Naja was von 05 als "ganz alt" zu bezeichen, halt i für a bissl überzogen 

Nur weil jeder meint jedes bis jedes zweite jahr a neues Rad habn zu müssn, und alles was neu is als DIE Offenbahrung zu bezeichnen, heißt des no lang nit dass alles was älter als 3-4 jahr alt is unfahrbar wird. Weil no hab i auf koam Radl a Ablaufdatum entdeckt  :Wink: , Also bitte!?


lg kle

----------


## stinky5

> Naja was von 05 als "ganz alt" zu bezeichen, halt i für a bissl überzogen





> wäre ne coole sache, wenn ihr mir da weiter helfen könnt
> 
> greetz


Also, dein Radl wird (sehr wahrscheinlich) für keine Gabel, die länger als die Standardgabel eingebaut ist freigegeben sein.

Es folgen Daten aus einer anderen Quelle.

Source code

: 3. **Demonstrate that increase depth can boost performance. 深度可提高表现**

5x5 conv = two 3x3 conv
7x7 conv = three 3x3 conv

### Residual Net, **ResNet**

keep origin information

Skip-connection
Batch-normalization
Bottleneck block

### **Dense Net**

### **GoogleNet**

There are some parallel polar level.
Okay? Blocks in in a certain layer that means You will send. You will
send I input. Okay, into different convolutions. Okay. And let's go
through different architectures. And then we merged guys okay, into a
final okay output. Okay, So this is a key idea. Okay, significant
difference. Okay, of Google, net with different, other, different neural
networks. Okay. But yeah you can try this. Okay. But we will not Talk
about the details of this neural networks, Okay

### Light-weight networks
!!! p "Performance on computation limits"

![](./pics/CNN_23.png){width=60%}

Also 130 mm (Hier Verweis an muzzLe, dass wir vom Enduro Elite _Brain_ reden). Auch wäre ich sehr vorsichtig mit der 203er Scheibe hinten. Ich würde da die Sitzstrebe bremsenseitig regelmässig auf Risse untersuchen.

Dein Rahmen wurde 2005 das letzte Mal aufgelegt, den gibt es aber seit mindestens 2002 (Hier der Verweis an gamml, der net kapieren will, dass sich das Alter net nach Kaufdatum richtet, sondern seit wann ein Rahmen produziert wird. Weil sich Geometrien eben ändern). Gerade in den letzten Jahren hat sich geometriemässig doch einiges getan, prinzipiell sind die Winkel flacher und das Tretlager tiefer geworden. Einfach die Enduros seit 2005 (Die ohne Brain) vergleichen. Und dann ab 2007 halt statt dem "Enduro SL" das SX Trail. Beispiel für Tretlagerhöhe: 2007er SX Trail, hinten mit 170mm, vorne 160mm Federweg. In der tiefen Einstellung: 356mm. Also 1mm mehr als deine Kiste jetzt. Lenkwinkel 66.5 Grad. Wenn Du Dein Rad jetzt vorne und hinten mit mehr (der Einfachheit halber sagen um den gleichen Weg) Federweg ausstattest, bleiben dir die steilen Winkel und ein hohes Tretlager. Schaut dann so aus: www.btt.com.ar/nota/34/34053.shtml

Also, mein Vorschlag:

Das Rad lassen für längere Touren und ein 2009er BigHit II holen. Das hat den Federweg, den Du willst verpackt in einer Geometrie, in der der Federweg Sinn macht und einem Rahmen, der dafür ausgelegt ist. Und der Preis ist OK. Notfalls kannst Du sogar einen Umwerfer (DMD) montieren.

----------


## BATMAN

Durch den längeren Dämpfer hast zwar bissl mehr Federweg, aber eine versaute Geometrie. Radl wird nervös und kippelig. 
Also schlechter bei schneller Fahrt, schlechter in Kurven und schlechter in engen verwinkelten Trails.
Ingesamt also deutlich schlechter.

Bau, wie schon erwähnt, vorne eine Pike ein und Du hast eine 1a Singletrail Rakete.

----------


## freerider_ibk

@ Batman

danke für den hinweis, werd mal schaun wies funktioniert. hab mir jetzt schon die teile bestellt.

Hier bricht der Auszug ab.